Given that you know you will need this money in 5 years, capital preservation is key. In your shoes I would avoid equities. Personally (and I live in Canada so YMMV) I would put some of it in provincial short term bonds (e.g. I have one maturing in late 2012 that has a yield of 5.85%), some of it in a 1 year GIC (same as a CD). You can usually get the best rates with 5 year CDs, but interest rates are going up so I would want to take advantage of the ability to roll it over.
 
CD and 10K used car. I just got a 4 yr/3% CD at the credit union yesterday.
 
I would only consider investing with a 10% goal if you could put the $ away for a minimum of 10 years, and even then you have a risk of loss. Maybe a short term government bond fund like SHY, with a 1-3 year maturity, would be something you could consider, but even here, you have a risk.

Recommendation: pay less for car; save more; and invest with safety paramount in your mind.

Jim
 
I would only consider investing with a 10% goal if you could put the $ away for a minimum of 10 years, and even then you have a risk of loss. Maybe a short term government bond fund like SHY, with a 1-3 year maturity, would be something you could consider, but even here, you have a risk.

Recommendation: pay less for car; save more; and invest with safety paramount in your mind.

Jim


what about something like this:

3k in PEMDX
2k in BJBHX
3k in DODIX

They all are bonds that have a track record of producing year in and year out.

If interest rates rise, which I believe that they will by next year this time, will the values of these bond funds decrease?
 
Guys,

I need your help.
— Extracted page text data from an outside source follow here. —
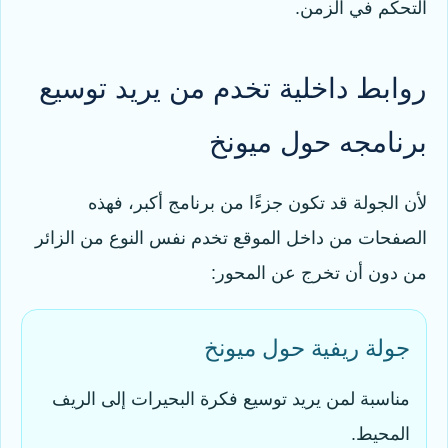
التحكم في الزمن.
روابط داخلية تخدم من يريد توسيع
برنامجه حول ميونخ
لأن الجولة قد تكون جزءًا من برنامج أكبر، فهذه
الصفحات من داخل الموقع تخدم نفس النوع من الزائر
من دون أن تخرج عن المحور:
جولة ريفية حول ميونخ
مناسبة لمن يريد توسيع فكرة البحيرات إلى الريف
المحيط.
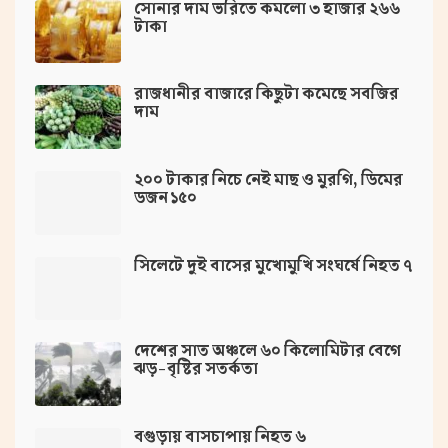
সোনার দাম ভরিতে কমলো ৩ হাজার ২৬৬
টাকা
রাজধানীর বাজারে কিছুটা কমেছে সবজির
দাম
২০০ টাকার নিচে নেই মাছ ও মুরগি, ডিমের
ডজন ১৫০
সিলেটে দুই বাসের মুখোমুখি সংঘর্ষে নিহত ৭
দেশের সাত অঞ্চলে ৬০ কিলোমিটার বেগে
ঝড়-বৃষ্টির সতর্কতা
বগুড়ায় বাসচাপায় নিহত ৬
I will have around 8k to invest in a TAXABLE account, I do not have an immediate need for it but will probably need it to buy another used 20k car in about 4 to 5 years. I like to pay cash each time I buy a car.

What would you recommend me investing in? ETF's, stocks, bonds, CD's? I would like around 10% growth on average for this 4 to 5 year period.

ETF's- which ones
Stocks- which ones
Bonds- which ones?

Thanks,

Delco

for starters, 10% return over 5 years is next to impossible to predict.
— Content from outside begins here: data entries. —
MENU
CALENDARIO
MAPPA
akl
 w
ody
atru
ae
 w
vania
If you had to choose between
a) 4k car in 5 years (because you lost 50% or more)
or
b) 12k car in 5 years (because I think this is best you can do with just 8k upfront)
c) 20k car in 14 years (because if you really want the 20k car, you need more time with just 8k upfront)


If it were me, I would shoot for b)
I would start with 40% equities and 60% bonds/cash year 1.
Each year I would liquidate at least 10% of the equities- so year 2 is 30-70; year 3 is 20-80, year 4 is 10-90 and year 5 is 100% cash. The equity exposure should allow for some moderate returns around 4-5% from that portion of portfolio.
 
Guys,

I need your help. I will have around 8k to invest in a TAXABLE account, I do not have an immediate need for it but will probably need it to buy another used 20k car in about 4 to 5 years. I like to pay cash each time I buy a car.
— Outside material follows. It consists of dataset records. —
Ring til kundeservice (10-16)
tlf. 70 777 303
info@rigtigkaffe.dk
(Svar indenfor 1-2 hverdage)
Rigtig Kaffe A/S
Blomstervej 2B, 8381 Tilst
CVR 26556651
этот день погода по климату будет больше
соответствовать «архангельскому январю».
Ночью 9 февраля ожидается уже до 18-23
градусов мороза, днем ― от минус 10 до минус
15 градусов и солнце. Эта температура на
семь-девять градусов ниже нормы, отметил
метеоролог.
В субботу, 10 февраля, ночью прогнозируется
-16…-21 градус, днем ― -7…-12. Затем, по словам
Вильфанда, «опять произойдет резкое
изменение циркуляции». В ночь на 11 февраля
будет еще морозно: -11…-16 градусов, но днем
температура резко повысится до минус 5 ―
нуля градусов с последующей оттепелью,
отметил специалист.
What would you recommend me investing in? ETF's, stocks, bonds, CD's? I would like around 10% growth on average for this 4 to 5 year period.

ETF's- which ones
Stocks- which ones
Bonds- which ones?

Thanks,

Delco

If I needed money in 5 years I would put it into a bank CD. You are only going to get around 2% interest I would imagine. I am not up on the CD rates.